Szkiełko optycznie ok, faktycznie powyżej ~110mm na 2.8 wyraźnie mniej ostre, ale moje było mimo wszystko bez problemu używalne. Lubię ten zakres, a Sigma 50-150 jest mała i lekka.

Autofocus cichutki, niezbyt szybki, jest FTM więc można przeostrzać bez problemów.

Tyle że w obiektywie 3x psuł się AF , na szczęście był na gwarancji, ale więcej czasu spędził w serwisie niż u mnie. Po kolejnej naprawie sprzedałem.

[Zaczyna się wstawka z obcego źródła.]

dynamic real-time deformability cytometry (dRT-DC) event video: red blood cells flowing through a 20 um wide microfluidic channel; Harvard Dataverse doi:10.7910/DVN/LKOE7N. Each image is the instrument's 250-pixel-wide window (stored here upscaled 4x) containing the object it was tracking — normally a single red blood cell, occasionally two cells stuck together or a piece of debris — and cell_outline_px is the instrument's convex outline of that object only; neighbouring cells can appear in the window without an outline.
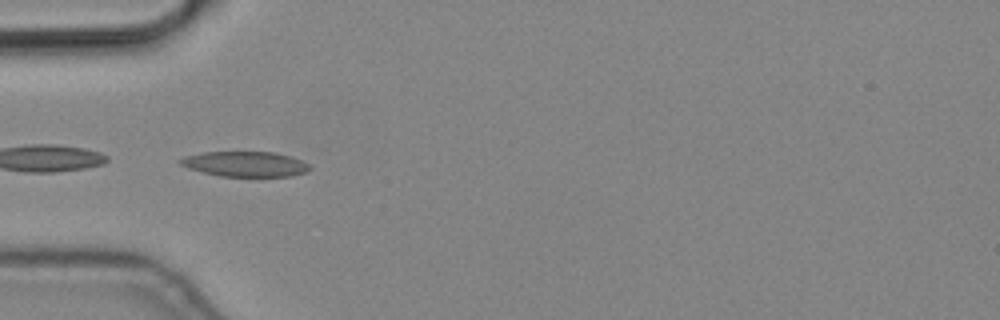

Teraz mam Canona 70-200 4.0 L USM, to mniej więcej ten sam zakres bo używam go na 5D.

Optycznie porównywalny w całym zakresie (trzeba pamiętać że Sigma jest 2.8 więc po przymknięciu do 4.0 nawet w zakresie do ~135 jest nieźle). AF dużo szybszy w Canonie. Budowa wydaje się też solidniejsza niż Sigmy (choć Sigma nie jest zła). Na razie nie mam żadnych problemów z tym obiektywem.

Do Twoich zastosowań chyba zdecydowałbym się na Canona 70-200 i dokupił 50 1.8.